Selasa, 20 Desember 2016

Hidayah Itu Diusahakan

Di dalam QS. Muhammad (47) : 17 di firmankan : "Wal ladziinah tadau zaadahum hudaw wa aataahum taq waahum" (Dan orang-orang yang mendapat petunjuk, Allah menambahkan petunjuk kepada mereka dan menganugerahi mereka ketakwaan).

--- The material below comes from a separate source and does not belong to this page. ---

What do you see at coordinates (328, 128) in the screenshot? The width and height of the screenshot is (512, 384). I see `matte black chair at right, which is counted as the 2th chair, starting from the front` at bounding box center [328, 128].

Di dalam "Al Quran Terjemahan Indonesia" yang disusun oleh Tim Disbintalad (Dinas Pembinaan Mental TNI-AD) halaman 1017 menjelaskan maksud ayat ini ialah bahwa orang-orang yang telah mendapat hidayah dengan iman, maka dengan keimanannya itu tajam penglihatan hati nuraninya, jernih akal dan pikirannya karena mendapat ilham dari Allah untuk menyelesaikan segala urusan dan mengatasi semua persoalan yang dihadapinya.
Sedangkan di dalam "Tafsir Al-Azhar Juzu' 26"-nya Prof Dr. Haji Abdulmalik Abdulkarim Amrullah (Hamka), halaman 100 - 101 menerangkan : "Dan orang-orang yang mencari pimpinan, niscaya akan ditambahkan Allah bagi mereka petunjuk". Sebab maksud kedatangannya (seperti yang dipaparkan di QS. 47 : 16 sebelumnya) adalah untuk mendengarkan pembicaraan, seumpama mendengar ceramah atau syarahan. Itu ialah dengan maksud yang baik, semata-mata hendak mencari kebenaran. Hatinya terbuka, dadanya yang lapang, mukanya jernih, hatinya bersih. Maka berhasillah maksudnya mencari pimpinan yang baik itu, bahkan ditambah oleh Allah dengan petunjuk yang membukakan hatinya karena ke-ikhlas-annya. "Dan Dia akan memberi kepada mereka ketaqwaan mereka". Sejak semula dimana saja ada kesempatan orang yang semacam ini memohonkan kepada Allah agar diberi hidayah, diberi petunjuk jalan yang lurus, shirathal mustaqim. Lantaran tulusnya meminta, bukan saja petunjuk jalan yang ditunjukkan, bahkan dijaga Allah perjalanannya itu dengan tumbuhnya rasa takwa dalam hatinya, rasa menyerah kepada Allah, sehingga maksudnya berhasil dan hidupnya beroleh kebahagiaan.
Ternyata pemahamanku selama ini salah, dulu aku menganggap hidayah dan ketakwaan adalah hadiah yang ditakdirkan. Setelah memahami penjelasan tersebut diatas ternyata hidayah itu harus dikejar. Di dalam "Minhajus-Shalihin"-nya Izzuddin Bulyqe, halaman 401 menerangkan tentang sebuah hadits; bahkan meninggalkan pada hal-hal yang dikhawatirkan itu diwajibkan. Sebuah hadits di halaman 402 menerangkan "Athiyah bin Urwah Assa'dy r.a. berkata : Rasulullah bersabda : Seorang hamba tidak akan mencapai golongan orang muttaqin, sehingga dapat meninggalkan apa-apa yang tidak berdosa karena khawatir masuk ke dalam apa-apa yang berdosa." (HR. at-Tirmidzi).
Menempuh jalan hidayah harus tetap diistiqomahkan (QS. 46 : 13); penuh kesungguhan (QS. 3 : 120) dan sekuat tenaga (QS. 64 : 16). Ampuni kami, rahmati kami (QS. 23 : 109).
-----------------
Kepustakaan :
Tafsir Al-Azhar Juzu' XXVI
, Prof Dr. Haji Abdulmalik Abdulkarim Amrullah (Hamka), Penerbit Pustaka Islam Surabaya, cetakan ketiga 1984.
Minhajus-Shalihin, Izzuddin Bulyqe, Penerbit PT. Bina Ilmu Surabaya, cetakan pertama 1987.
Al-Quran Terjemahan Indonesia, Tim Disbintalad (Dinas Pembinaan Mental TNI-AD), Penerbit : PT. Sari Agung Jakarta, cetakan ketujuh 1994.